Arsenic Removal from Bangladesh Tube Well Water with Filter Columns Containing Zerovalent Iron Filings and Sand
journal contributionposted on 2005-10-15, 00:00 authored by Olivier X. Leupin, Stephan J. Hug, A. B. M. Badruzzaman
Arsenic removal is often challenging due to high As(III), phosphate, and silicate concentrations and low natural iron concentrations. Application of zerovalent iron is promising, as metallic iron is widely available. However, removal mechanisms remained unclear and currently used removal units with iron have not been tested systematically, partly due to their large size and long operation time. This study investigated smaller filter columns with 3−4 filters, each containing 2.5 g of iron filings and 100−150 g of sand.
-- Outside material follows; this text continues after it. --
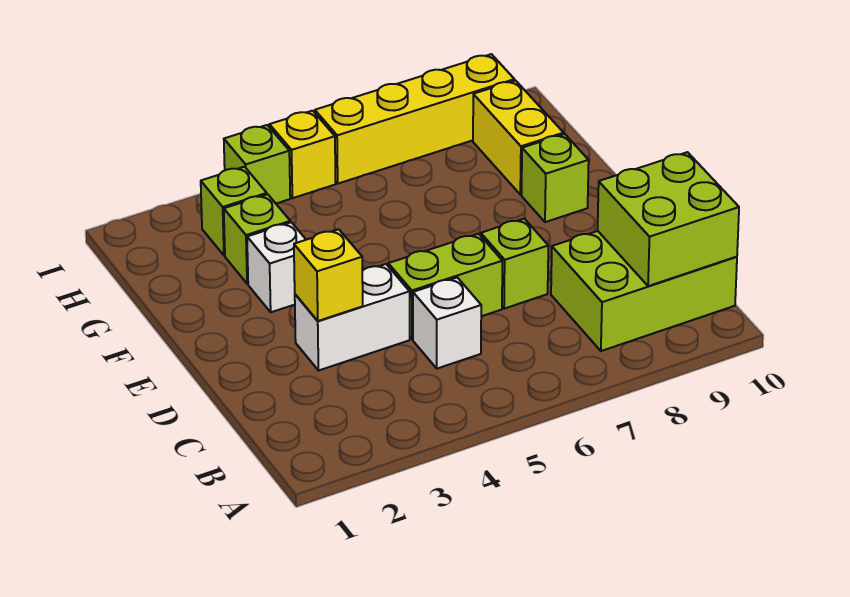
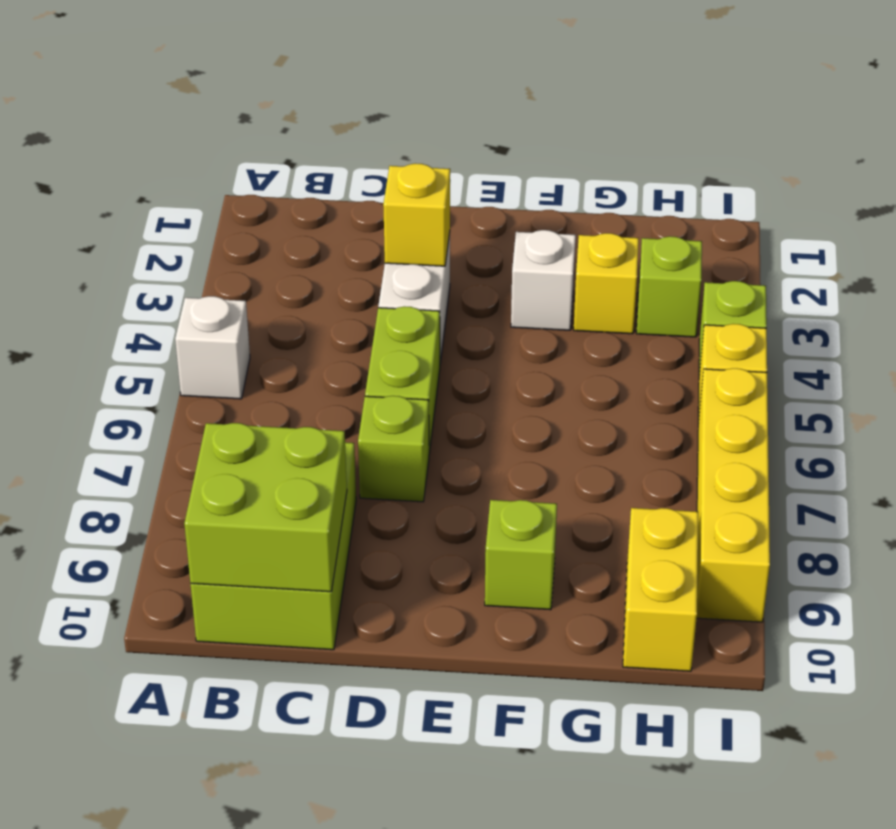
white brick C5 level 1 -> white brick A5 level 1
lime brick G3 level 1 -> yellow brick G3 level 1
yellow brick G9:H9 level 1 -> yellow brick H9:H10 level 1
At a flow rate of 1 L/h, these columns were able to treat 75−90 L of well water with 440 μg/L As, 1.8 mg/L P, 4.7 mg/L Fe, 19 mg/L Si, and 6 mg/L dissolved organic carbon (DOC) to below 50 μg/L As(tot), without addition of an oxidant. As(III) was oxidized in parallel to oxidation of corrosion-released Fe(II) by dissolved oxygen and sorbed on the forming hydrous ferric oxides (HFO). The open filter columns prevented anoxic conditions. DOC did not appear to interfere with arsenic removal. Manganese was reduced after a slight initial increase from 0.3 mg/L to below 0.1 mg/L. About 100 mg of Fe(0)/L of water was required, 3−5 times less than that for larger units with sand and iron turnings.